Tuesday, July 19, 2005

The Role of God in psak

When I first started thinking about halacha, I assumed that there was a "right" answer for halachic questions. That, if one knew enough, thought hard enough, and had the right intangibles, one could find the answer that God wanted. Or, even if one couldn't find the right answer, that right answer did exist, and finding it was the goal. In other words, God has the answer for all of our halachic questions, but sometimes we cant find it.

The Gemara records the famous story of the dispute over the oven, and despite R. Yehoshua calling in miracles, and even a bat kol(voice from heaven), the issue is decided by a majority of rabbis, not the voice from heaven. In fact, Moshe is the only prophet from whom we take explicit normative data. "Lo ba'shamayim he"- it is not in Heaven, the law is for us to decide.

So, it turns out that there may not be an exact right way that God wants, and, even if that way exists, it only has validity if the majority agree with it. But who are the majority? Who gets to be counted? How do they decide? Obviously, there are tools and parameters to establish psak: Torah, Nach, the ways to establish concepts(rabbi Yishmael's 13 for example), Mishna, Gemara, and then Rishonim, Acharonim, and more books and opinions. But, not everything published gets accepted.

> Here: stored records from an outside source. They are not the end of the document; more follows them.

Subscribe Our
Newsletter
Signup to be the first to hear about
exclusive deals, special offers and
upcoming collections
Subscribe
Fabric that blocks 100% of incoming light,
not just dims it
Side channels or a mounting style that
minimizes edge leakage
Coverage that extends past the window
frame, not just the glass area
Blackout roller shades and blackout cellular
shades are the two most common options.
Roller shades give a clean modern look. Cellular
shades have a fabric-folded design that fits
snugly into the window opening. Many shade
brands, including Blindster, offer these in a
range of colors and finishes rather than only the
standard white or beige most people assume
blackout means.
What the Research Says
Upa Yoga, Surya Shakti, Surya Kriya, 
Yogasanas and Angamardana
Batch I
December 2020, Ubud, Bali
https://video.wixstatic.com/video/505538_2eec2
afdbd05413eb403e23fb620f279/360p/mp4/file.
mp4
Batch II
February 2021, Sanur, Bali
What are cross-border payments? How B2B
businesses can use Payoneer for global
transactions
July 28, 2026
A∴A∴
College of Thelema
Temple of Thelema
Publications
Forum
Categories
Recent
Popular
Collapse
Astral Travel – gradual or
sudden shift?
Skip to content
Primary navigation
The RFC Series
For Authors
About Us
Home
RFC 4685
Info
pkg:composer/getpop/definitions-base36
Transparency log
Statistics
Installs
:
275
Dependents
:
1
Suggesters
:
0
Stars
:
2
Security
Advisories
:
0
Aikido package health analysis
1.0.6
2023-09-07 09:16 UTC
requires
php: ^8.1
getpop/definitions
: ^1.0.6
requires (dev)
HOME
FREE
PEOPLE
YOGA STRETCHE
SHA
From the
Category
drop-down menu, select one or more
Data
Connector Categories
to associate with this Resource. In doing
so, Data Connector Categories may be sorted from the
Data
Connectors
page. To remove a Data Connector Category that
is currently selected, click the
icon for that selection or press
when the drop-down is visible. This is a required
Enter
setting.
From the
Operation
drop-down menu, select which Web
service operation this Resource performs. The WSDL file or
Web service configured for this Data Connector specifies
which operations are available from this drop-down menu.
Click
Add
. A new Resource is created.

We seem to rely on those who we think have an idea of what God would want. In other words, some form of da'at Torah. Now, da'at Torah can have a minimalist meaning: only that the person possessing it(by studying the Torah) has an idea of what the Torah intended, with no supernatural implications. It can also mean that the person, either by dint of study, or being chosen in some way, has Supernatural help and vision to see what the Torah intended. The difference, although small, is that in one case it is totally dependent on the person their talents, and study, and in the other case, there is some sort of Divine intervention in addition to the talent and study. God, in this scenario, influences halacha by whispering in the ear of the posek.

Are we supposed to look for those with divine guidance? In the same paragraph as "lo ba'shamayim he" we find "mi ya'ale lanu ha'shamayma v'yikacheha lanu" who is going to ascend to the heavens and take it(the Torah) for us. We are not supposed to use this paradigm, because the Torah is "b'ficha oo'b'levavcha la'asoto" it is in your mouth and in your heart for you to do.

Conclusion: We have guidelines from God on how to decide halachic questions, but aside from creating parameters, God has left it up to us to discern His will. In the absence of a Sanhedrin(not the one being constituted in Tiveria), the ideal situation is for each of us to achieve the learning neccessary to be decisors. Techically, those who claim to have Divine assistance actually should not have an advantage over those without Divine assistance.